During this time, Drew's parents and the school district agreed upon IEPs at the start of each academic year. However, after a challenging year in the fourth grade, his parents became dissatisfied with his education, particularly the IEP, which they saw as being the same heading into the fifth grade.

Drew's parents subsequently removed him from the public school system and enrolled him in a private school geared toward providing education for autistic students where they say has experienced great success.

As was their right under federal law, they filed a lawsuit against the school district for reimbursement of the cost of the private school, needing to demonstrate that the Douglas County School District failed in its efforts to provide Drew with an "appropriate" education.
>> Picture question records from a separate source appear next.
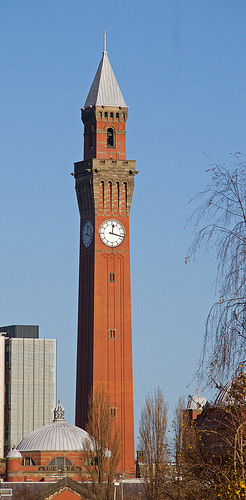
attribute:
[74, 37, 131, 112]
roof — grey, silver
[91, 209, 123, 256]
clock — white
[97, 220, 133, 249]
tower — grey, tall, red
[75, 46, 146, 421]
building — tall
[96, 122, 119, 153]
window — large, black, arched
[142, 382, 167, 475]
tree — green, brown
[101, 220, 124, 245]
time — 12:17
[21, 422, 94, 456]
dome — gray, tall, circular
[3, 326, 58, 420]
building — tall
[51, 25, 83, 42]
sky — blue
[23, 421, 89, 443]
dome — gray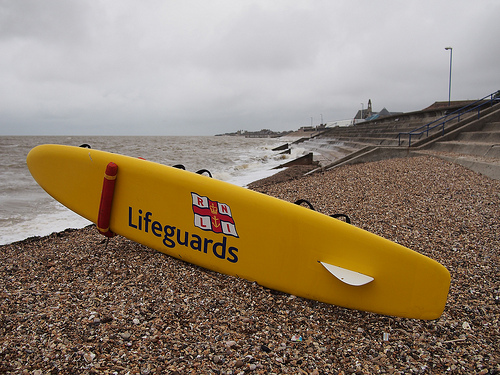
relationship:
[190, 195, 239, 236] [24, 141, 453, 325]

The case ultimately made its way before the U.S. Court of Appeals for the 10th Circuit, where the judges held that the legal standard to be applied was whether the IEP devised conferred "some educational benefit." In other words, whether the IEP provided "more than de minimis," meaning minimal or more than nothing.

The judges here found that this standard was met by the Douglas County School District.

“It is not the [school] district’s burden to pay for his placement [in the private school] when Drew was making some progress under its tutelage," reads the 10th Circuit opinion. "That is all that is required.” 

Given that other appellate circuits -- 3rd, 5th and 6th -- have held that IEPs must provide a "meaningful educational benefit," SCOTUS agreed to hear the matter to resolve this split among the courts.

The core argument advanced by the plaintiffs at oral arguments earlier this month was essentially that the IDEA's requirement that all disabled children be provided with a "free appropriate public education" is only satisfied where all children -- disabled and non-disabled alike --are given substantially equal opportunities for academic success.

The Justice Department, which supported the parents in the lawsuit, stopped short of this strict standard, calling instead for the adoption of the aforementioned "meaningful educational benefit" standard.

For their part, lawyers for Douglas County School District argued that the 10th Circuit's interpretation was correct.

While it remains to be seen what the nation's high court will decide, experts indicated that the justices appeared to favor a sort of middle ground in which a slightly higher standard enabled disabled students to make measured progress. They also pointed out how the justices voiced concerns that adoption of too strict of a standard could cause education costs to skyrocket and lawsuits to multiply.